### Input material
....

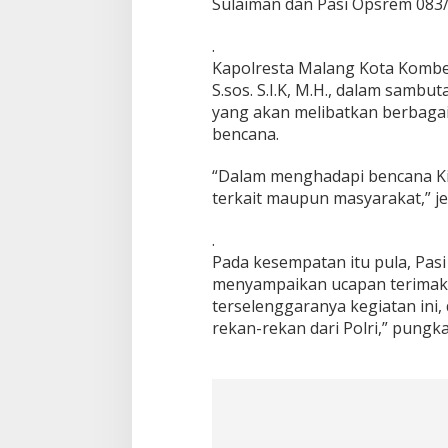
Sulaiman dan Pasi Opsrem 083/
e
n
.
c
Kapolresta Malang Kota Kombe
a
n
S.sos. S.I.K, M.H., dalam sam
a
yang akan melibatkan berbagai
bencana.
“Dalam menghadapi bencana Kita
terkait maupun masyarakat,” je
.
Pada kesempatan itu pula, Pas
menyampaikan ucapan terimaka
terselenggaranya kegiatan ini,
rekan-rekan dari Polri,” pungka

....

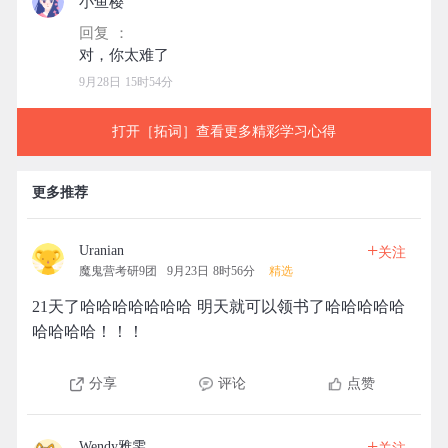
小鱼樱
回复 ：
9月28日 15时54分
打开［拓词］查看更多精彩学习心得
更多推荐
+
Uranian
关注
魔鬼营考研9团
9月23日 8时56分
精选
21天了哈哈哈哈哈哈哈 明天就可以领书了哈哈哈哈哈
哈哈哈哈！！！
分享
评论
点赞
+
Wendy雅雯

....

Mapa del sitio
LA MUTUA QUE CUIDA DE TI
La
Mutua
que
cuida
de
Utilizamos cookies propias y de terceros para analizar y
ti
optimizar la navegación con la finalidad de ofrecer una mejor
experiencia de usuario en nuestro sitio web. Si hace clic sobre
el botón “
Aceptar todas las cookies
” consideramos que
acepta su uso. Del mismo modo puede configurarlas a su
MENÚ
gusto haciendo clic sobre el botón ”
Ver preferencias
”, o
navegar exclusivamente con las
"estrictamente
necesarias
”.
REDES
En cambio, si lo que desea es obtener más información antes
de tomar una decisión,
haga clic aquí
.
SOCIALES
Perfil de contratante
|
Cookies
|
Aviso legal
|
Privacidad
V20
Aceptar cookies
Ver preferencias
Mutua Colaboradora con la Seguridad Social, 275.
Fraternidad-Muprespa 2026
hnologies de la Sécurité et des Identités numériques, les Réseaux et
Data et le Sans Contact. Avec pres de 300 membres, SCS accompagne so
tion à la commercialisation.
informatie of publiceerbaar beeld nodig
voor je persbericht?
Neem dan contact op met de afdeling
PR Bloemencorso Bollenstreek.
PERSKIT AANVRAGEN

....

### Work to be completed
Reproduce, without any change, the lines starting with the line that contains "Sulaiman dan Pasi Opsrem 083/" and continuing through the line that contains "menyampaikan ucapan terimaka", both included.

### Response box
Sulaiman dan Pasi Opsrem 083/
e
n
.
c
Kapolresta Malang Kota Kombe
a
n
S.sos. S.I.K, M.H., dalam sam
a
yang akan melibatkan berbagai
bencana.
“Dalam menghadapi bencana Kita
terkait maupun masyarakat,” je
.
Pada kesempatan itu pula, Pas
menyampaikan ucapan terimaka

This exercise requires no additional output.